Poetry-Slam-Schweizermeisterschaften: «Die Slam-Szene ist eher eine linke Blase»

10. Poetry-Slam-Schweizer-Meisterschaften Luzern

  • Do 28.3.: 20.15: U20-Finale, Neubad Pool.
  • Fr 29. März: 19.00: Einzelvorrunden, Neubad Keller/Loge/Bar 59 (teils ausverkauft). 21.15: Teamfinale, Neubad Pool
  • Sa 30. März: 20.15: Einzelfinale, Neubad Pool (ausverkauft).

Wer darf um den Schweizer-Meister-Titel buhlen?

Valerio Moser: Die Meisterschaft soll ein Abbild der aktuellen Schweizer Slam-Szene sein. Um sich anzumelden, muss man mindestens acht Poetry-Slam-Auftritte im letzten Jahr vorweisen können.

Normalerweise gewinnt, wer mehr Applaus kriegt. Jetzt kürt eine Zufallsjury aus Zuschauern die Sieger. Weshalb dieser Wechsel?

Wegen der Fairness. Mit Applaus lässt sich nicht immer eine eindeutige Entscheidung fällen. Gerade wenn es um den Meistertitel geht, kann das schwierig sein.

Vor wenigen Jahren wurde in der Schweiz noch mehrheitlich auf Hochdeutsch geslammt. Jetzt liegt Dialekt im Trend.

Das beobachte ich auch, Mundart hat sich etabliert. Fast alle Slammer, die in den letzten fünf Jahren angefangen haben, schreiben in Dialekt. Und viele, die früher auf Hochdeutsch schrieben, haben gewechselt. Ein Grund dafür ist sicher, dass das Angebot an Slams in der Schweiz stark gewachsen ist. Man muss heute weniger schnell nach Deutschland oder Österreich ausweichen, wenn man neue gute Bühnen kennen lernen will.

Welche Trends prognostizieren Sie für den Inhalt der Texte?

Momentan sind Geschichten aus dem persönlichen Alltag beliebt. Gesellschaftliche Themen werden aber jeweils auch behandelt, sehr aktuell sind etwa Gender-Fragen.

Gibt es thematische Tabus?

Texte aus einer bürgerlichen Perspektive habe ich noch nie gehört. Da ist die Slam-Szene halt eher eine linke Blase. Was eigentlich schade ist.

Ihnen als Slammer ist die Sprechform sehr wichtig. Plötzlich schreien Sie einen Abschnitt. Finden Sie die Botschaft nebensächlich?

Ich bin es etwas müde, wenn jemand auf der Bühne bedeutungsschwanger die Welt erklären will. Momente zu erzählen, die die Zuschauer vielleicht auch kennen, reizt mich momentan mehr. In den fünf Minuten auf der Bühne bin ich ganz im Erzählten, und dabei entwickeln sich durchaus mal Gefühle, die ich nicht in Worten ausdrücken kann.
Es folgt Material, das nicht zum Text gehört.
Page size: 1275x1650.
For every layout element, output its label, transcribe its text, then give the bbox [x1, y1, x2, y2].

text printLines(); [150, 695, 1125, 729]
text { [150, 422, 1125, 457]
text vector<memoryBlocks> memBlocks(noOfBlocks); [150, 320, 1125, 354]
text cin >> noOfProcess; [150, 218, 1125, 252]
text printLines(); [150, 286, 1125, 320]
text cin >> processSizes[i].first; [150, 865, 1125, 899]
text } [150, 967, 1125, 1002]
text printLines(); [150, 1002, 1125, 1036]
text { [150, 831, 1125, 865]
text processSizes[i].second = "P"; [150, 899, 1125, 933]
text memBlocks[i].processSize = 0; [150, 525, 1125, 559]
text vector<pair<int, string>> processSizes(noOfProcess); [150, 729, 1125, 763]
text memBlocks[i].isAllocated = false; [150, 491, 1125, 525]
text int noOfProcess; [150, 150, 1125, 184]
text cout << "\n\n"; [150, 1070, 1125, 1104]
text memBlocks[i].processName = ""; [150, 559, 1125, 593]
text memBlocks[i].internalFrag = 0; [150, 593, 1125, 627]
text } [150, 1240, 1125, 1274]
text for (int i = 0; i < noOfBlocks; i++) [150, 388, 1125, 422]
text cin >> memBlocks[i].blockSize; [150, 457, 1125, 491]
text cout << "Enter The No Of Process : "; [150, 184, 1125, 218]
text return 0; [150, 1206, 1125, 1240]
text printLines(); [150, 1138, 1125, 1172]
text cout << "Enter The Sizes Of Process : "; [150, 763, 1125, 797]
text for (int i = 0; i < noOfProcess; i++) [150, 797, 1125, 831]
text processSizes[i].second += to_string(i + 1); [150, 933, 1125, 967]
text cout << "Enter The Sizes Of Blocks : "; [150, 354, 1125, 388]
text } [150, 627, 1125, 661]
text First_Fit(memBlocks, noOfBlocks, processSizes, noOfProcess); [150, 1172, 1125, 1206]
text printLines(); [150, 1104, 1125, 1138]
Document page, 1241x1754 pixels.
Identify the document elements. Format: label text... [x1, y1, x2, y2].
Sie und andere moderierende und ehrgeizige Slam-Kollegen haben teils Kultstatus in der Szene. Spüren Sie Neid?

Das nicht, aber frische Slammer begegnen mir backstage manchmal etwas schüchtern oder bewundernd. Das ist lächerlich. Die Szene, die sich «Slamily» nennt, ist sehr offen, nach den ersten paar Auftritten kennt man sich. Zudem finde ich es immer super, wenn Slammer mit weniger Erfahrung das Finale erreichen und dort richtig rocken. Solche Überraschungen gibt es jedes Jahr.